Copy the records below exactly, omitting any pictures they contain.

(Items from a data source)
++++

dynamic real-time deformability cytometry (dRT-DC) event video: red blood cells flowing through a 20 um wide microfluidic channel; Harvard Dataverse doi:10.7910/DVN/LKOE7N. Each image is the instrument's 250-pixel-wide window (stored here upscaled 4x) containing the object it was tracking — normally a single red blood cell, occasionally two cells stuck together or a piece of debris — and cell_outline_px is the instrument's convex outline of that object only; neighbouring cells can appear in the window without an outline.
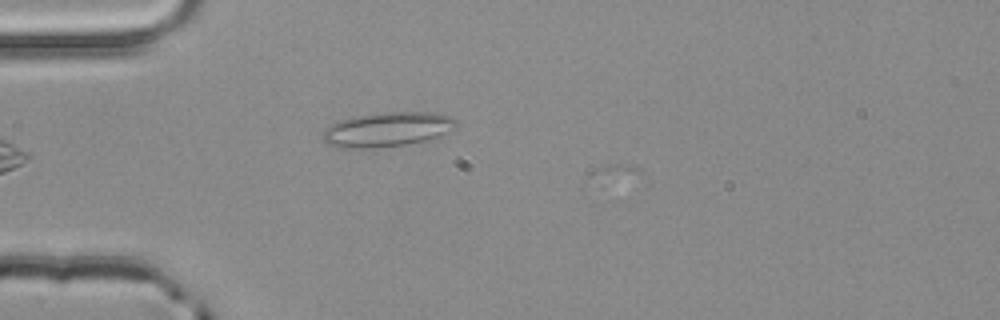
{"species": "common noctule bat (a hibernating species)", "species_latin": "Nyctalus noctula", "temperature_condition": "room temperature", "stored_images_in_passage": 3, "camera_frame_rate_fps": 3000, "um_per_image_px": 0.085, "animal": {"sex": "male", "body_mass_g": 20.4}, "frame": {"image": 1, "passage_image": 3, "time_ms": 0.667, "image_size_px": [1000, 320], "cell_outline_px": [[456, 128], [436, 136], [424, 140], [408, 144], [360, 148], [340, 148], [328, 144], [324, 140], [324, 132], [328, 124], [336, 120], [356, 116], [384, 112], [432, 112], [448, 116], [456, 120]], "centroid_in_image_um": [32.87, 10.98], "position_along_channel_um": 52.1, "area_um2": 26.53}}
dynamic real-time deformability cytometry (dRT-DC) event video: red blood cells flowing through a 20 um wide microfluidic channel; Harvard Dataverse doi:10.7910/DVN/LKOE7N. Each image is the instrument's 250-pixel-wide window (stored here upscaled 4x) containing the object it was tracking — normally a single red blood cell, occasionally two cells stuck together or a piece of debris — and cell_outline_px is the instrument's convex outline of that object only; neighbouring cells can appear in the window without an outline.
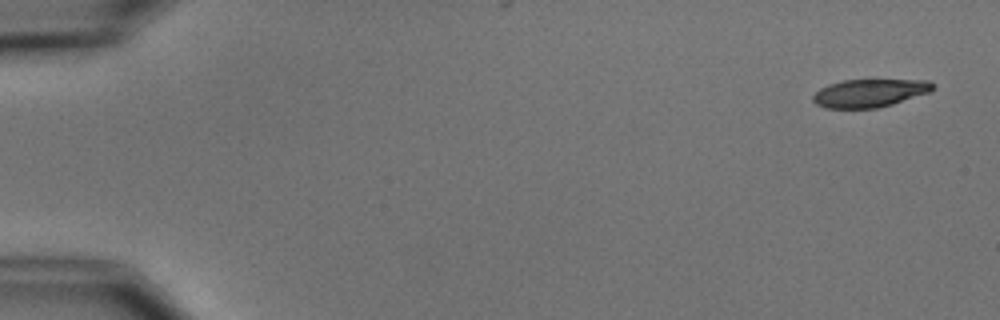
{"species": "common noctule bat (a hibernating species)", "species_latin": "Nyctalus noctula", "temperature_condition": "cold", "stored_images_in_passage": 2, "camera_frame_rate_fps": 3000, "um_per_image_px": 0.085, "animal": {"sex": "male", "body_mass_g": 15.6}, "frame": {"image": 1, "passage_image": 1, "time_ms": 0.0, "image_size_px": [1000, 320], "cell_outline_px": [[936, 88], [928, 92], [892, 104], [876, 108], [828, 108], [816, 104], [812, 100], [812, 96], [820, 88], [828, 84], [844, 80], [928, 80]], "centroid_in_image_um": [73.88, 7.91], "position_along_channel_um": 11.1, "area_um2": 19.36}}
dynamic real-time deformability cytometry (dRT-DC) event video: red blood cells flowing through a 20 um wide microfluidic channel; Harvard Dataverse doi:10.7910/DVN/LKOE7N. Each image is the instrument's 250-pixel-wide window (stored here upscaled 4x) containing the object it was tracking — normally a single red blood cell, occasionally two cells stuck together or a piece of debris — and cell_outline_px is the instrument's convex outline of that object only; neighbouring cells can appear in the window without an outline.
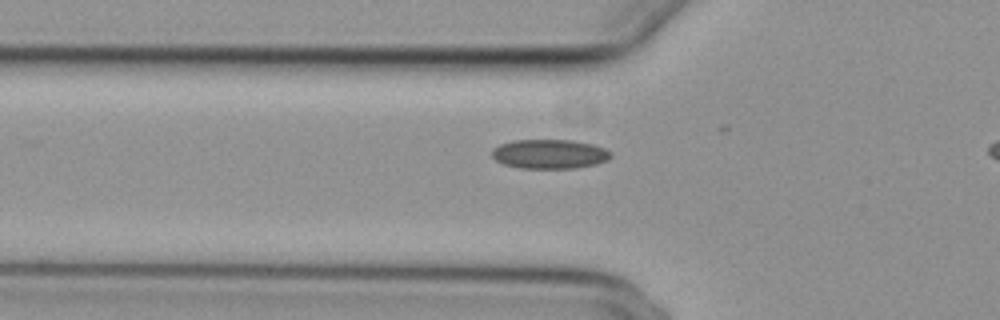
{"species": "common noctule bat (a hibernating species)", "species_latin": "Nyctalus noctula", "temperature_condition": "cold", "stored_images_in_passage": 18, "camera_frame_rate_fps": 3000, "um_per_image_px": 0.085, "animal": {"sex": "female", "body_mass_g": 29.2, "forearm_length_mm": 56.3}, "frame": {"image": 1, "passage_image": 9, "time_ms": 2.667, "image_size_px": [1000, 320], "cell_outline_px": [[612, 156], [608, 160], [596, 164], [576, 168], [520, 168], [504, 164], [496, 160], [492, 156], [492, 148], [500, 144], [512, 140], [572, 140], [592, 144], [604, 148], [612, 152]], "centroid_in_image_um": [46.72, 13.09], "position_along_channel_um": 79.1, "area_um2": 20.4}}
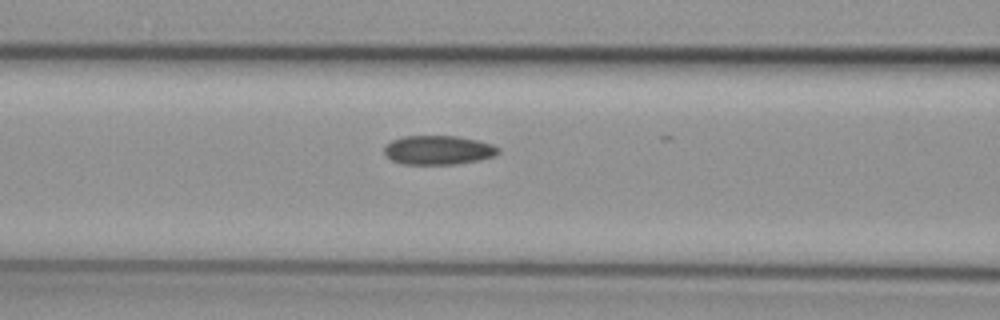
{"frame": {"image": 2, "passage_image": 13, "time_ms": 4.0, "image_size_px": [1000, 320], "cell_outline_px": [[500, 152], [496, 156], [480, 160], [456, 164], [404, 164], [392, 160], [384, 152], [384, 144], [392, 140], [404, 136], [456, 136], [476, 140], [492, 144], [500, 148]], "centroid_in_image_um": [37.27, 12.76], "position_along_channel_um": 129.3, "area_um2": 19.42}}
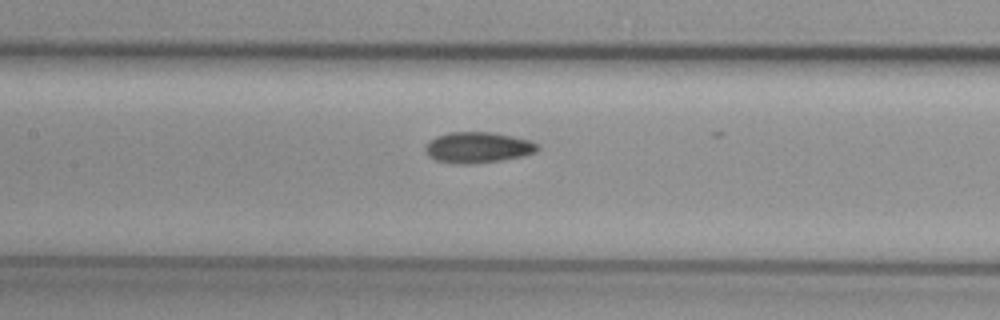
{"frame": {"image": 3, "passage_image": 16, "time_ms": 5.0, "image_size_px": [1000, 320], "cell_outline_px": [[540, 148], [536, 152], [520, 156], [500, 160], [472, 164], [456, 164], [436, 160], [428, 156], [424, 148], [436, 136], [448, 132], [492, 132], [512, 136], [528, 140], [536, 144]], "centroid_in_image_um": [40.59, 12.53], "position_along_channel_um": 166.8, "area_um2": 20.0}}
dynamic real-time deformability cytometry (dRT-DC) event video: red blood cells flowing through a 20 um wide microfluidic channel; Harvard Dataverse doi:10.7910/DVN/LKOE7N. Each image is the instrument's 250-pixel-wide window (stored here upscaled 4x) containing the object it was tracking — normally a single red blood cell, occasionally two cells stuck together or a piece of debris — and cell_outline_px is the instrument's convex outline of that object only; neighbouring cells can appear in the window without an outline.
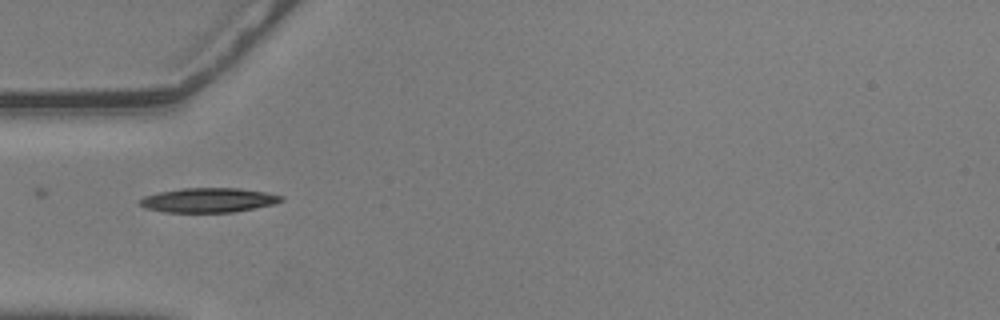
{"species": "common noctule bat (a hibernating species)", "species_latin": "Nyctalus noctula", "temperature_condition": "warm", "stored_images_in_passage": 39, "camera_frame_rate_fps": 3000, "um_per_image_px": 0.085, "animal": {"sex": "male", "body_mass_g": 20.5, "forearm_length_mm": 52.5}, "frame": {"image": 1, "passage_image": 1, "time_ms": 0.0, "image_size_px": [1000, 320], "cell_outline_px": [[284, 200], [276, 204], [232, 212], [164, 212], [144, 208], [140, 204], [140, 200], [144, 196], [160, 192], [184, 188], [240, 188], [268, 192], [284, 196]], "centroid_in_image_um": [17.77, 17.01], "position_along_channel_um": 67.2, "area_um2": 20.23}}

++++

→ Result
dynamic real-time deformability cytometry (dRT-DC) event video: red blood cells flowing through a 20 um wide microfluidic channel; Harvard Dataverse doi:10.7910/DVN/LKOE7N. Each image is the instrument's 250-pixel-wide window (stored here upscaled 4x) containing the object it was tracking — normally a single red blood cell, occasionally two cells stuck together or a piece of debris — and cell_outline_px is the instrument's convex outline of that object only; neighbouring cells can appear in the window without an outline.
{"species": "common noctule bat (a hibernating species)", "species_latin": "Nyctalus noctula", "temperature_condition": "room temperature", "stored_images_in_passage": 3, "camera_frame_rate_fps": 3000, "um_per_image_px": 0.085, "animal": {"sex": "male", "body_mass_g": 20.4}, "frame": {"image": 1, "passage_image": 3, "time_ms": 0.667, "image_size_px": [1000, 320], "cell_outline_px": [[456, 128], [436, 136], [424, 140], [408, 144], [360, 148], [340, 148], [328, 144], [324, 140], [324, 132], [328, 124], [336, 120], [356, 116], [384, 112], [432, 112], [448, 116], [456, 120]], "centroid_in_image_um": [32.87, 10.98], "position_along_channel_um": 52.1, "area_um2": 26.53}}
dynamic real-time deformability cytometry (dRT-DC) event video: red blood cells flowing through a 20 um wide microfluidic channel; Harvard Dataverse doi:10.7910/DVN/LKOE7N. Each image is the instrument's 250-pixel-wide window (stored here upscaled 4x) containing the object it was tracking — normally a single red blood cell, occasionally two cells stuck together or a piece of debris — and cell_outline_px is the instrument's convex outline of that object only; neighbouring cells can appear in the window without an outline.
{"species": "common noctule bat (a hibernating species)", "species_latin": "Nyctalus noctula", "temperature_condition": "cold", "stored_images_in_passage": 2, "camera_frame_rate_fps": 3000, "um_per_image_px": 0.085, "animal": {"sex": "male", "body_mass_g": 15.6}, "frame": {"image": 1, "passage_image": 1, "time_ms": 0.0, "image_size_px": [1000, 320], "cell_outline_px": [[936, 88], [928, 92], [892, 104], [876, 108], [828, 108], [816, 104], [812, 100], [812, 96], [820, 88], [828, 84], [844, 80], [928, 80]], "centroid_in_image_um": [73.88, 7.91], "position_along_channel_um": 11.1, "area_um2": 19.36}}
dynamic real-time deformability cytometry (dRT-DC) event video: red blood cells flowing through a 20 um wide microfluidic channel; Harvard Dataverse doi:10.7910/DVN/LKOE7N. Each image is the instrument's 250-pixel-wide window (stored here upscaled 4x) containing the object it was tracking — normally a single red blood cell, occasionally two cells stuck together or a piece of debris — and cell_outline_px is the instrument's convex outline of that object only; neighbouring cells can appear in the window without an outline.
{"species": "common noctule bat (a hibernating species)", "species_latin": "Nyctalus noctula", "temperature_condition": "cold", "stored_images_in_passage": 18, "camera_frame_rate_fps": 3000, "um_per_image_px": 0.085, "animal": {"sex": "female", "body_mass_g": 29.2, "forearm_length_mm": 56.3}, "frame": {"image": 1, "passage_image": 9, "time_ms": 2.667, "image_size_px": [1000, 320], "cell_outline_px": [[612, 156], [608, 160], [596, 164], [576, 168], [520, 168], [504, 164], [496, 160], [492, 156], [492, 148], [500, 144], [512, 140], [572, 140], [592, 144], [604, 148], [612, 152]], "centroid_in_image_um": [46.72, 13.09], "position_along_channel_um": 79.1, "area_um2": 20.4}}
{"frame": {"image": 2, "passage_image": 13, "time_ms": 4.0, "image_size_px": [1000, 320], "cell_outline_px": [[500, 152], [496, 156], [480, 160], [456, 164], [404, 164], [392, 160], [384, 152], [384, 144], [392, 140], [404, 136], [456, 136], [476, 140], [492, 144], [500, 148]], "centroid_in_image_um": [37.27, 12.76], "position_along_channel_um": 129.3, "area_um2": 19.42}}
{"frame": {"image": 3, "passage_image": 16, "time_ms": 5.0, "image_size_px": [1000, 320], "cell_outline_px": [[540, 148], [536, 152], [520, 156], [500, 160], [472, 164], [456, 164], [436, 160], [428, 156], [424, 148], [436, 136], [448, 132], [492, 132], [512, 136], [528, 140], [536, 144]], "centroid_in_image_um": [40.59, 12.53], "position_along_channel_um": 166.8, "area_um2": 20.0}}
dynamic real-time deformability cytometry (dRT-DC) event video: red blood cells flowing through a 20 um wide microfluidic channel; Harvard Dataverse doi:10.7910/DVN/LKOE7N. Each image is the instrument's 250-pixel-wide window (stored here upscaled 4x) containing the object it was tracking — normally a single red blood cell, occasionally two cells stuck together or a piece of debris — and cell_outline_px is the instrument's convex outline of that object only; neighbouring cells can appear in the window without an outline.
{"species": "common noctule bat (a hibernating species)", "species_latin": "Nyctalus noctula", "temperature_condition": "warm", "stored_images_in_passage": 39, "camera_frame_rate_fps": 3000, "um_per_image_px": 0.085, "animal": {"sex": "male", "body_mass_g": 20.5, "forearm_length_mm": 52.5}, "frame": {"image": 1, "passage_image": 1, "time_ms": 0.0, "image_size_px": [1000, 320], "cell_outline_px": [[284, 200], [276, 204], [232, 212], [164, 212], [144, 208], [140, 204], [140, 200], [144, 196], [160, 192], [184, 188], [240, 188], [268, 192], [284, 196]], "centroid_in_image_um": [17.77, 17.01], "position_along_channel_um": 67.2, "area_um2": 20.23}}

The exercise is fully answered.